CARB must comply with CEQA’s requirements to move forward with AB 32 implementation

The scope of the court’s remedy is broadly drafted. Not only does the ruling direct CARB to set aside certification of its environmental review document, it also enjoins any further implementation of Scoping Plan measures until CARB has successfully demonstrated compliance with CEQA. The court explicitly declined to authorize CARB to continue implementing the Scoping Plan in parallel with revising its environmental review document because moving forward with the current AB 32 Scoping Plan would further develop a mature Cap-and-Trade Program and essentially “render consideration of alternatives a nullity.” The court found that it was necessary to halt implementation to ensure that alternatives were adequately considered.

The Cap-and-Trade Program was scheduled to begin on Jan. 1, 2012. It is unclear whether CARB will be able to complete an alternatives analysis and resume its rulemaking and implementation activities quickly enough to meet this deadline.

In addition, the court’s decision to enjoin implementation of the AB 32 Scoping Plan more broadly also threatens to delay CARB progress on other AB 32-related measures beyond the Cap-and-Trade Program. As noted above, the AB 32 Scoping Plan includes a wide variety of strategies for reducing GHG emissions, including energy efficiency programs, the renewables portfolio standard, and the low carbon fuel standard. As drafted, the ruling appears to preclude CARB from working to implement these measures as well.

CARB has indicated that it plans to appeal the decision. In connection with that appeal, CARB may request, and be granted, a stay of the injunction that prevents it from working to implement the AB 32 Scoping Plan.

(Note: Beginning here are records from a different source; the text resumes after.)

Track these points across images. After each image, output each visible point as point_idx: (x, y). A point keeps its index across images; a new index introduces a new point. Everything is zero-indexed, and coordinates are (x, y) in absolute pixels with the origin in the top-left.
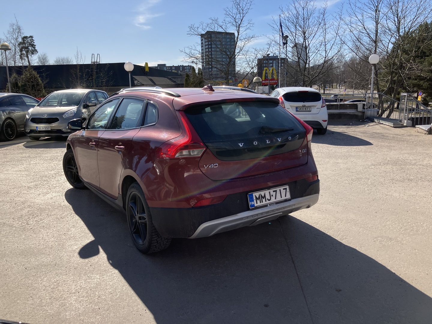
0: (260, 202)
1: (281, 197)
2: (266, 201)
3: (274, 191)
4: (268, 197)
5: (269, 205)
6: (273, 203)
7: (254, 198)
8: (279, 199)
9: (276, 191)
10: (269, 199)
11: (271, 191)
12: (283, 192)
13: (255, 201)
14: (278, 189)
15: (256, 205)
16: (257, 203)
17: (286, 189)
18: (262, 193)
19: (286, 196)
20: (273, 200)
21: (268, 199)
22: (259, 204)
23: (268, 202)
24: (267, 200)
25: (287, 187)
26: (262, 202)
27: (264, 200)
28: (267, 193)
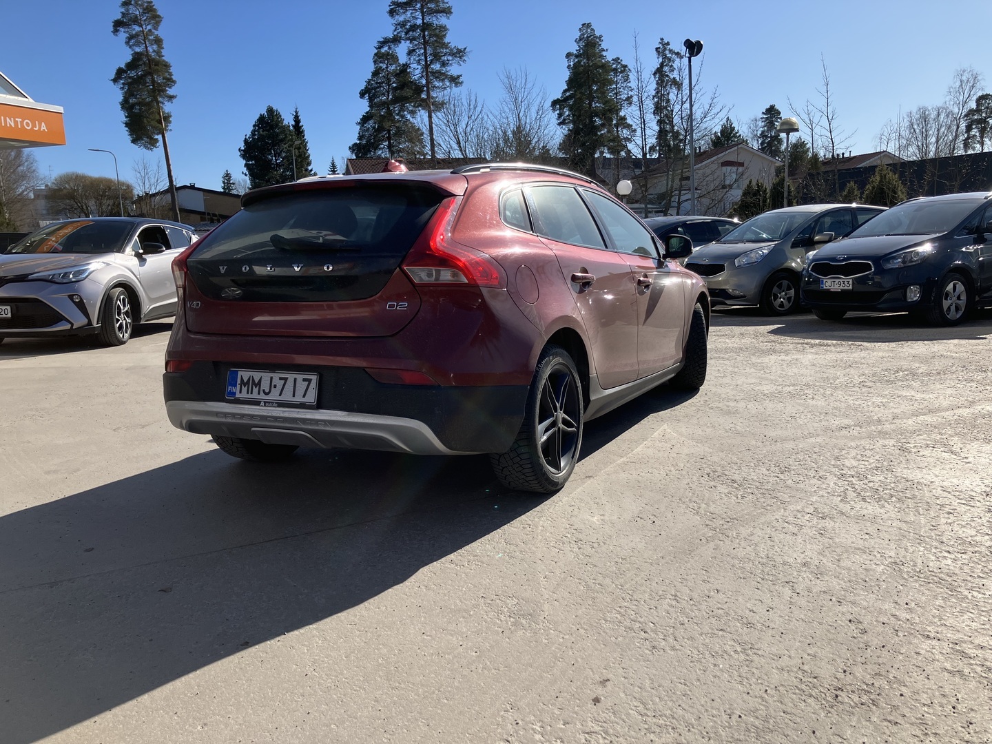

In addition, CARB hopes to narrow the breadth of the stay and suggest that the ruling should only enjoin its work to implement Cap-and-Trade, not the other measures set forth in the AB 32 Scoping Plan, while it conducts the additional analysis necessary to make its environmental review document consistent with CEQA.

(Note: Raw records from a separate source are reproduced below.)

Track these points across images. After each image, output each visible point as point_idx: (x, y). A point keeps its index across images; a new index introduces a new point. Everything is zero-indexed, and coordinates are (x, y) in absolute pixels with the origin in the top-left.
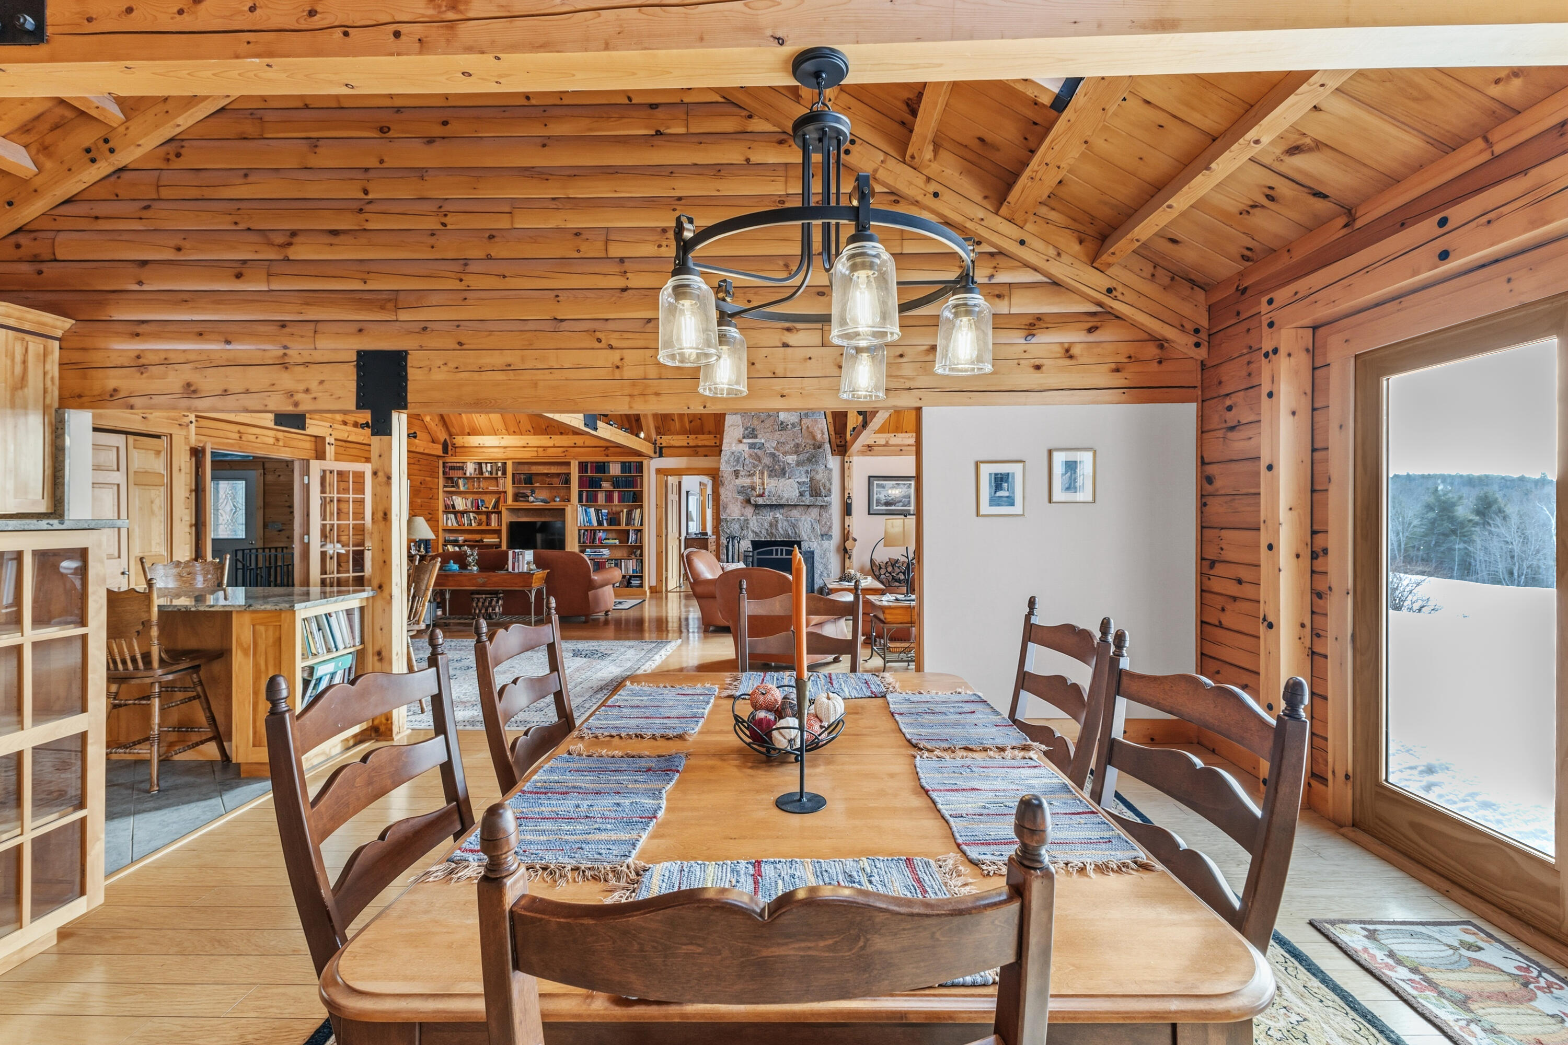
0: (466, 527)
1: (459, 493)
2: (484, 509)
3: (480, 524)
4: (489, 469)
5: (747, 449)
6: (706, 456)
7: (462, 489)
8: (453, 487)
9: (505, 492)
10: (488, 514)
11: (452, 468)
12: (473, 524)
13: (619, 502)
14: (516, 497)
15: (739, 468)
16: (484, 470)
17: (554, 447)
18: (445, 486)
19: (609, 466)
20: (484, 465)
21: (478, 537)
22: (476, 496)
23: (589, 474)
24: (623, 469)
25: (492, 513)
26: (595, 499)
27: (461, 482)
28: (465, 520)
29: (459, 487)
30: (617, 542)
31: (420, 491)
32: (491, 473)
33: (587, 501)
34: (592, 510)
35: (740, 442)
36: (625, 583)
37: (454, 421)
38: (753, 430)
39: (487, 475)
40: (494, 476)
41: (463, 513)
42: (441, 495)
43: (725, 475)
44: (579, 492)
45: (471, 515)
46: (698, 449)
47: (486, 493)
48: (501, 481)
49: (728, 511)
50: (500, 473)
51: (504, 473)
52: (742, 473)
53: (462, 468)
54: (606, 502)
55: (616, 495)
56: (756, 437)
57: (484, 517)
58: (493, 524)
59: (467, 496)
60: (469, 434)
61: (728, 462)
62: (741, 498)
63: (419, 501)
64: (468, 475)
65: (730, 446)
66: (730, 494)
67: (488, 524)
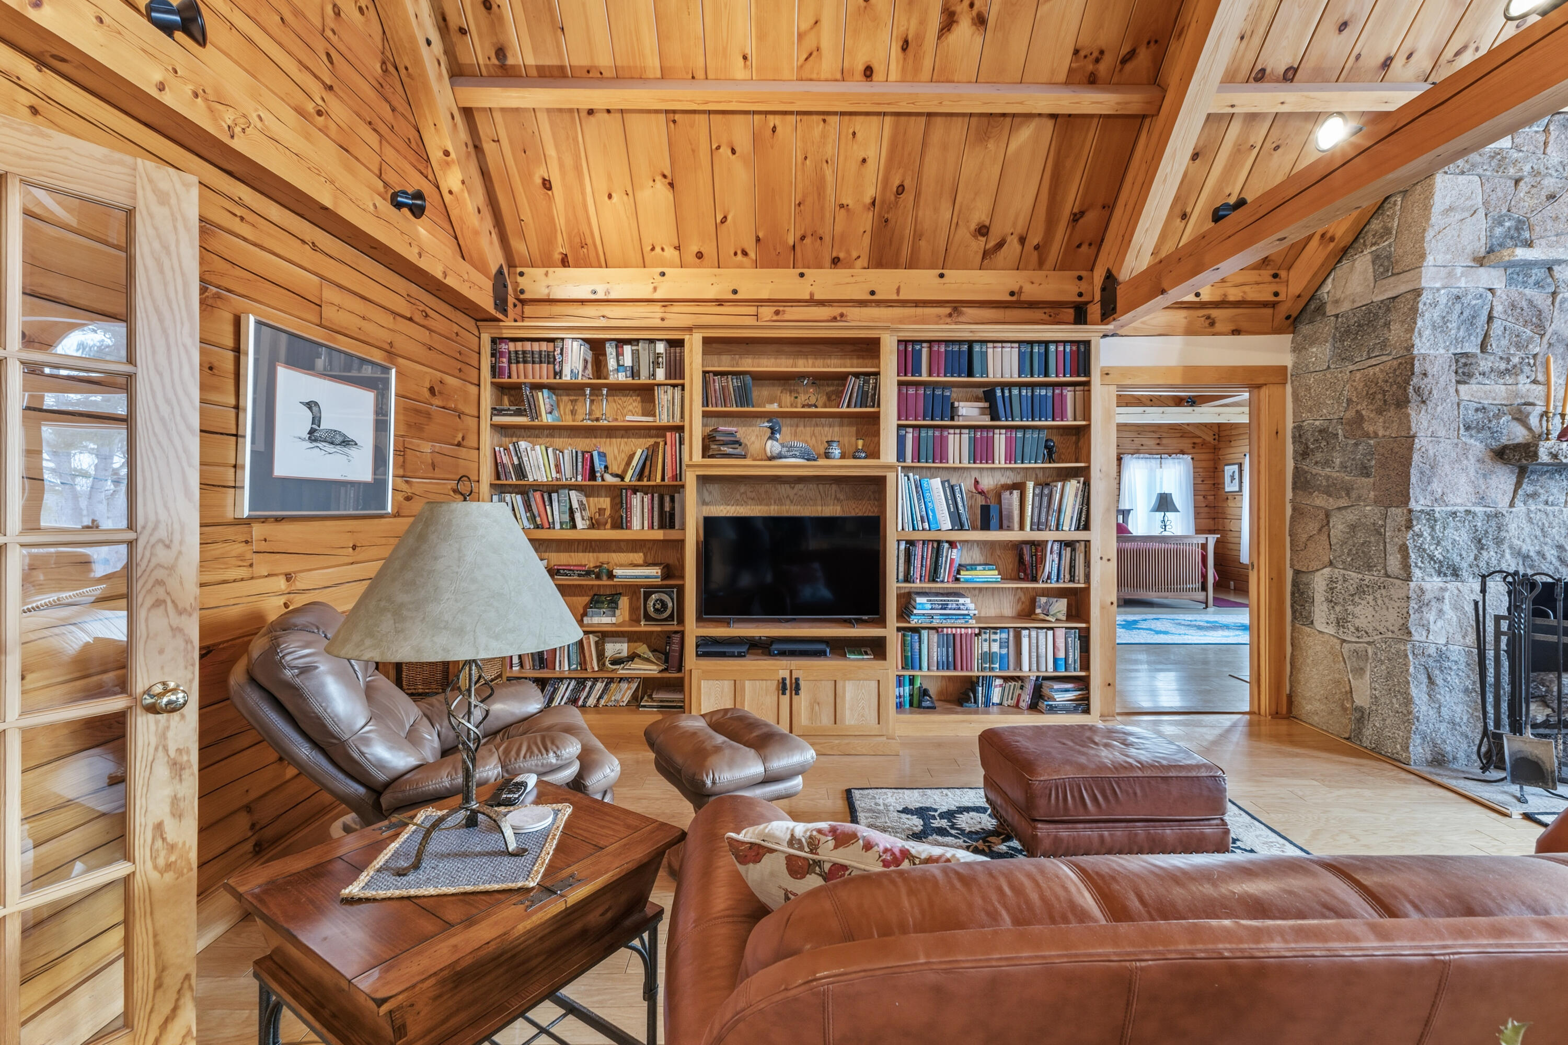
0: (558, 533)
1: (535, 432)
2: (610, 479)
3: (594, 525)
4: (628, 360)
5: (1499, 285)
6: (1236, 332)
7: (547, 419)
8: (519, 413)
9: (680, 429)
10: (619, 495)
11: (522, 358)
12: (580, 524)
13: (1009, 458)
14: (710, 444)
15: (1472, 347)
16: (612, 363)
17: (812, 302)
18: (496, 411)
19: (984, 355)
20: (610, 350)
21: (589, 560)
22: (583, 444)
23: (925, 377)
24: (1026, 363)
25: (635, 490)
26: (940, 453)
27: (544, 399)
28: (557, 513)
29: (538, 415)
30: (992, 575)
31: (428, 415)
32: (635, 373)
33: (917, 457)
34: (935, 485)
35: (1480, 261)
36: (1026, 698)
37: (526, 214)
38: (1520, 225)
39: (622, 378)
40: (644, 379)
41: (549, 490)
42: (487, 438)
43: (1433, 370)
44: (900, 427)
45: (573, 494)
46: (1214, 313)
47: (611, 432)
48: (664, 397)
49: (1437, 487)
50: (661, 374)
51: (676, 370)
52: (1485, 364)
53: (549, 359)
54: (974, 458)
55: (1000, 441)
56: (1529, 244)
57: (605, 502)
58: (636, 523)
59: (559, 442)
60: (565, 263)
61: (1441, 327)
62: (1477, 446)
63: (427, 447)
64: (567, 377)
65: (1450, 275)
66: (1442, 433)
67: (620, 523)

CEQA setback overshadows finding that Scoping Plan is consistent with AB 32 statutory requirements

Although noncompliance with CEQA rules may delay implementation of key aspects of the AB 32 Scoping Plan, the court’s decision handed CARB a decisive victory on the question of whether the Scoping Plan violated the statutory requirements of AB 32. Petitioners alleged that CARB violated AB 32 in numerous ways. They specifically cited CARB’s analysis of maximum technologically feasible and cost effective measures, CARB’s decision to pursue Cap-and-Trade as a market-based compliance mechanism, the public health and environmental analysis, and the quantity of information CARB considered as potential violations of the AB 32 statute. The court adopted a deferential, arbitrary, and capricious standard of review of Petitioners’ claims and wholly rejected the challenge. The decision therefore preserves the overall substance of the AB 32 Scoping Plan, and leaves only the CEQA compliance issues described above for CARB to resolve.